An alarm clock and a briefcase balanced on a scale

In the late summer of 2024, Denise Prudhomme clocked in at 7:00 AM on a Friday, like she had for most of her adult life. Soon after she started work, she passed away at her desk from heart failure.

It took four days for anyone to notice. She was found still sitting there. Her coworkers had assumed the smell coming from her end of the third floor was backed-up plumbing. Denise, dead at 60, alone and undiscovered at her desk for days.

It is a hard, undeniable reminder of how deeply work has consumed our lives.

The modern workday isn't simply a way to make a living anymore. It has become a system that traps people in cycles of stress and exhaustion, more survival than a wage. And it keeps us too busy for what actually matters: serving our communities, spending time with family, chasing our passions, or just reflecting on the kind of world we want to help build.

This work is holding us back from living.

Work is a choice, not a law of nature

Here is a good reminder: work is a choice. It is not some unchangeable, inevitable law of the universe.

Yet the system of employment has been designed to make people feel powerless, to convince them they exist to support someone else's vision instead of their own. The quiet message is that whoever you work for has a dream that matters, and yours, your goals, talents, and hopes, matters less.

At its most extreme, when you die in your cubicle, you die where the system believes you belong.

A ladder rising into the clouds

We're not powerless, we're distracted

You might be thinking, "We just need a better system. Better governance. Better protections for workers." But the world doesn't need more laws to improve people's lives at work. It needs businesses willing to rethink the workday and make intentional changes.
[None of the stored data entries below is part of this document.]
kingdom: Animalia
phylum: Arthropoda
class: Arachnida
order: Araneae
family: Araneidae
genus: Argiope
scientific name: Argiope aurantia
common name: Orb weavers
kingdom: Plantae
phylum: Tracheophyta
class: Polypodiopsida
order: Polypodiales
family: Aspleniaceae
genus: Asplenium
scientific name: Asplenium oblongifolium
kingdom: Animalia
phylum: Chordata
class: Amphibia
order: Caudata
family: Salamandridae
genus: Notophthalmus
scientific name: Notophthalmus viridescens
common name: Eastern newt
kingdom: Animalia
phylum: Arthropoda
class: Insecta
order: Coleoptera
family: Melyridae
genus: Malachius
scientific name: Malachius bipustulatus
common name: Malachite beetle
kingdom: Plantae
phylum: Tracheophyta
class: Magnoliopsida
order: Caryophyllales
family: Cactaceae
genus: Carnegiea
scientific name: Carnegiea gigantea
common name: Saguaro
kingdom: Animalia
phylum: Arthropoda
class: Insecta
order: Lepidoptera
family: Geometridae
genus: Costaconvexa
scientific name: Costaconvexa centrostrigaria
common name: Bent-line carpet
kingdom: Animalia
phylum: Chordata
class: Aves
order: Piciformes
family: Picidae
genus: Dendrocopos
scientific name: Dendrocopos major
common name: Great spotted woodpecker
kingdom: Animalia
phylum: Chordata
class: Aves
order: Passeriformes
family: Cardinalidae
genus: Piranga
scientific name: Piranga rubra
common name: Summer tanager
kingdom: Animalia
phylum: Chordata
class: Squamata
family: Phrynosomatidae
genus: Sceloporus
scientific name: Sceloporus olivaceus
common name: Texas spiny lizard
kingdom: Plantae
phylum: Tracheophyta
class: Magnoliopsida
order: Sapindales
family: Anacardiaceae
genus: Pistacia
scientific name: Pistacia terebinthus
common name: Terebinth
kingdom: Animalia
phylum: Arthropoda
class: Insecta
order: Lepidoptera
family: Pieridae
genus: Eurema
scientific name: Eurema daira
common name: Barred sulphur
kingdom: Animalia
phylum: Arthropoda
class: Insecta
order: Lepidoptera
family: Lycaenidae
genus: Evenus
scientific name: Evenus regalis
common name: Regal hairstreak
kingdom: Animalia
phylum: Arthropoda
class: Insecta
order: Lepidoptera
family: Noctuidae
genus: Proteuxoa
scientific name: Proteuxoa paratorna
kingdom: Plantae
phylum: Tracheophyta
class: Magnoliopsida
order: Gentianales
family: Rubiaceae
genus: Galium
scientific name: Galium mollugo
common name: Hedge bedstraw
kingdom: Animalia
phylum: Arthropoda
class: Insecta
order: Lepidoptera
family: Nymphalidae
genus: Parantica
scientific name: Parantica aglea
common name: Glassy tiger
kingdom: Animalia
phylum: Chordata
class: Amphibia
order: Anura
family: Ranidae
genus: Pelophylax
Businesses focused less on extracting resources and more on helping people thrive, both inside and outside of work.

It needs leaders who recognize that safeguarding their people's wellbeing might be the surest way to run a business. Need proof?

A team meeting in a bright boardroom

A landmark 2019 Oxford University study found companies were 13% more productive when their employees were happy. And a 2024 Gallup study found that 9% of global GDP was lost because workers were unhappy or unengaged. That is about 8.9 trillion dollars.

Trillion. With a T.

We don't need to wait for governments to fix inequality or tell us that treating people with care and dignity produces better work. Owners who genuinely care, most of whom are probably reading this right now, already have the power to build environments where their people feel supported and valued.

Redefining success

Society didn't always look like this. Once, we traded what we had too much of, supporting one another through shared resources. But over time, businesses became engines for accumulating profit at the expense of anyone's wellbeing.

The thing about engines is they are built for the fuel that powers them. You can't just change the fuel, you have to change the engine itself to get a different result. The future of work can be one where businesses radiate outward into communities instead of pulling everything inward.

That is a new kind of engine. It is time to redefine work as something that enriches life, not something that drains it just to keep itself running.

A glowing lightbulb in front of a team at work, with the words Think Big

What happens next

Einstein once said, "Either everything is a miracle, or nothing is a miracle." Seeing the world either way is a choice. And the way we structure the workday decides which version of life we experience, and which version of work our employees experience too.

Will they come to know work as an unavoidable burden, or a tool to create something better? If we stop viewing work as a sacrifice and start treating it as an opportunity to give people more time and freedom, we can unlock incredible potential. Because time, not money, might be the most powerful thing we can give back.

So here is the first challenge: what small change can you make in your work, or your business, to create more time, freedom, and possibility, for yourself and the people around you?

And with that one small change, let the revolution begin.